How wave energy is contributing to Scotland's net zero targets
In the recently published Programme for Government, Scotland's political leaders reiterated their commitment to the country's ambitious target of being net zero by 2045.
And the Scottish Government's programme for 2020/21 recognised the importance of Scotland's marine assets in helping achieve its green aspirations, stating: “Our natural marine assets and our expertise in the sector help to support our work to develop and deploy offshore wind, wave and tidal energy technologies and to explore the potential of carbon capture, usage and storage.”
Scotland’s Energy Minister, Paul Wheelhouse, says: “Scotland is a world leader in marine renewable energy as a result of consistent and committed support from the Scottish Government together with the expertise, investment and innovation of the industry.
“The Scottish Government continues to champion the wave energy and wider marine energy sector – supporting the research, development, innovation and demonstration that will maintain Scotland’s competitive advantage.
“We believe that wave energy can play an important role in Scotland’s response to the global climate emergency and the decarbonisation of our energy system.”
The placing of such significance on the use of the country's marine resources is, unsurprisingly, welcomed by Tim Hurst, managing director of Wave Energy Scotland (WES), which leads the search for innovative solutions to challenges in the sector.
Hurst says: “The target of being net zero by 2045 is an ambitious challenge. But given the resources Scotland has and how far we have come already in terms of renewables, I believe it's achievable.
“The recent Programme for Government has some big commitments for a low carbon future. The Scottish Government has always had a serious commitment to marine renewables and that has helped us get to where we are today.”
Clare Lavelle, energy leader for Scotland at consultancy firm Arup and a member of the WES advisory group, agrees that reaching net zero in the current time frame is not easy, but is attainable with the right solutions.
She says: “Achieving net zero is a mammoth challenge to the energy industry and will require a revolution in how we power and heat our homes, businesses and industry and how we fuel our transport. The renewables industry has already proven that it can rise to the challenge of decarbonisation - within the last decade alone renewable electricity has risen from supplying about 25 per cent of Scotland’s demand to over 90 per cent.
“However, tackling our carbon emissions beyond the electricity sector, and achieving net zero, will be even more challenging than what we have faced over the last few decades.”
Lavelle adds that to make inroads into reducing emissions, the energy industry will need to engage more closely with domestic and industrial consumers and support them in making low carbon choices.

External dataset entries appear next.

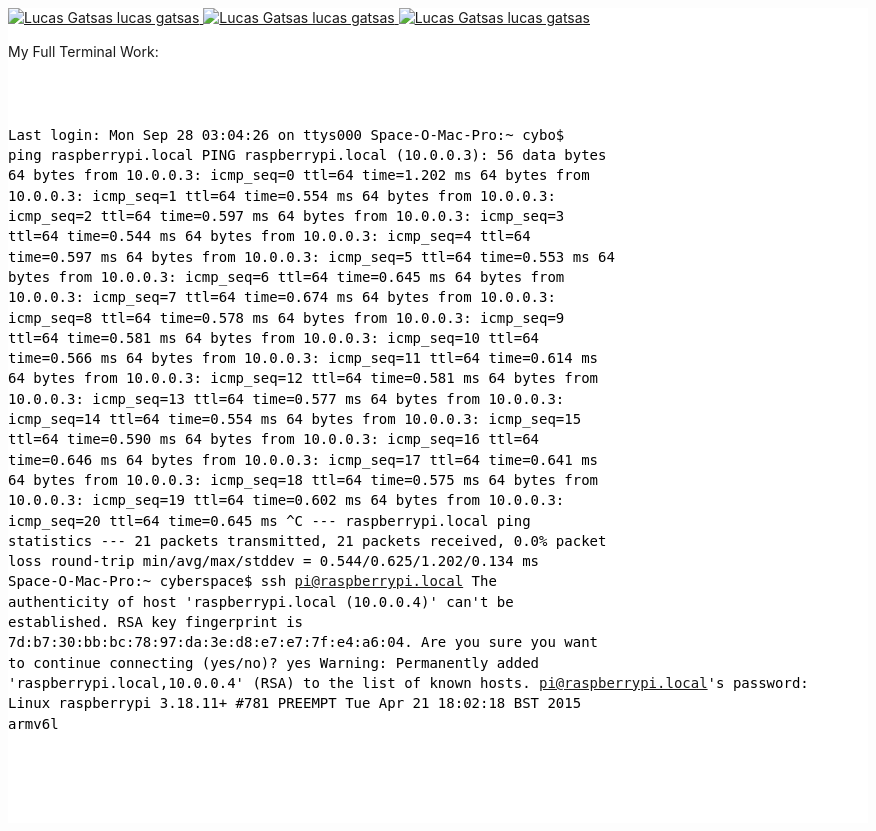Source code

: </center> 


<a href="{{ site.baseurl }}/img/p-4.png">
    <img src="{{ site.baseurl }}/img/p-4.png" alt="Lucas Gatsas lucas gatsas" title="lucas gatsas Lucas Gatsas"  style="width:100%">
</a>


<a href="{{ site.baseurl }}/img/pi-3.png">
    <img src="{{ site.baseurl }}/img/pi-3.png" alt="Lucas Gatsas lucas gatsas" title="lucas gatsas Lucas Gatsas"  style="width:100%">
</a>


<a href="{{ site.baseurl }}/img/pi1.png">
    <img src="{{ site.baseurl }}/img/pi1.png" alt="Lucas Gatsas lucas gatsas" title="lucas gatsas Lucas Gatsas"  style="width:100%">
</a>



My Full Terminal Work: 

<div style="overflow:auto; height=200; width=100%;">
<pre style="color:black;background:white;"><pre>

Last login: Mon Sep 28 03:04:26 on ttys000
Space-O-Mac-Pro:~ cybo$ ping raspberrypi.local
PING raspberrypi.local (10.0.0.3): 56 data bytes
64 bytes from 10.0.0.3: icmp_seq=0 ttl=64 time=1.202 ms
64 bytes from 10.0.0.3: icmp_seq=1 ttl=64 time=0.554 ms
64 bytes from 10.0.0.3: icmp_seq=2 ttl=64 time=0.597 ms
64 bytes from 10.0.0.3: icmp_seq=3 ttl=64 time=0.544 ms
64 bytes from 10.0.0.3: icmp_seq=4 ttl=64 time=0.597 ms
64 bytes from 10.0.0.3: icmp_seq=5 ttl=64 time=0.553 ms
64 bytes from 10.0.0.3: icmp_seq=6 ttl=64 time=0.645 ms
64 bytes from 10.0.0.3: icmp_seq=7 ttl=64 time=0.674 ms
64 bytes from 10.0.0.3: icmp_seq=8 ttl=64 time=0.578 ms
64 bytes from 10.0.0.3: icmp_seq=9 ttl=64 time=0.581 ms
64 bytes from 10.0.0.3: icmp_seq=10 ttl=64 time=0.566 ms
64 bytes from 10.0.0.3: icmp_seq=11 ttl=64 time=0.614 ms
64 bytes from 10.0.0.3: icmp_seq=12 ttl=64 time=0.581 ms
64 bytes from 10.0.0.3: icmp_seq=13 ttl=64 time=0.577 ms
64 bytes from 10.0.0.3: icmp_seq=14 ttl=64 time=0.554 ms
64 bytes from 10.0.0.3: icmp_seq=15 ttl=64 time=0.590 ms
64 bytes from 10.0.0.3: icmp_seq=16 ttl=64 time=0.646 ms
64 bytes from 10.0.0.3: icmp_seq=17 ttl=64 time=0.641 ms
64 bytes from 10.0.0.3: icmp_seq=18 ttl=64 time=0.575 ms
64 bytes from 10.0.0.3: icmp_seq=19 ttl=64 time=0.602 ms
64 bytes from 10.0.0.3: icmp_seq=20 ttl=64 time=0.645 ms
^C
--- raspberrypi.local ping statistics ---
21 packets transmitted, 21 packets received, 0.0% packet loss
round-trip min/avg/max/stddev = 0.544/0.625/1.202/0.134 ms
Space-O-Mac-Pro:~ cyberspace$ ssh pi@raspberrypi.local
The authenticity of host 'raspberrypi.local (10.0.0.4)' can't be established.
RSA key fingerprint is 7d:b7:30:bb:bc:78:97:da:3e:d8:e7:e7:7f:e4:a6:04.
Are you sure you want to continue connecting (yes/no)? yes
Warning: Permanently added 'raspberrypi.local,10.0.0.4' (RSA) to the list of known hosts.
pi@raspberrypi.local's password: 
Linux raspberrypi 3.18.11+ #781 PREEMPT Tue Apr 21 18:02:18 BST 2015 armv6l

She believes the solutions will come from increasing electrification, such as accelerated uptake in electric vehicles and heat pumps, alongside hydrogen solutions, including supplying hydrogen boilers, hydrogen trains and buses.
Hurst points to how far the wave energy industry has come in the last five years, recovering from high profile failures which, at the time, raised questions about whether the sector would ever succeed. He says WES's five year programme to advance Scottish technologies shows that wave energy can work, with its first devices due to go into the water for testing in a matter of months.
“Without WES, the Scottish Government support and the £40 million that has been spent in the last five years, I think wave development would have stopped in Scotland after Pelamis and Aquamarine failed,” says Hurst.
Once the technologies are demonstrated in the sea this year, Hurst says the next big challenge is to attract private investment and industrial partners to go to the commercialisation stage. “That could come from the oil and gas sector looking for a new role in the energy future, utilities, or other technology sectors. Once we show the technologies work, we need to demonstrate they can do so at scale and at a competitive price.”
Lavelle adds that wave energy offers particularly interesting opportunities in remote and rural communities in Scotland. She says: “In Scotland’s islands, smarter local energy systems with hydrogen and electrification solutions, supplied by wave, tidal and wind resources are trail-blazing in demonstrating net zero energy systems. “
She describes the Orkney Islands as a great example of this working in practice, with the European Marine Energy Centre using wave, tidal and wind energy to produce green electricity and green hydrogen.
Hurst concludes: “Scotland is unique in having all the elements required to develop the wave energy sector. It has commitment from Scottish Government, it has the wave resources, it has an offshore oil and gas industry, it has a marine energy research capability and has a history of maritime engineering. If all of those things can come together they can create a successful solution.”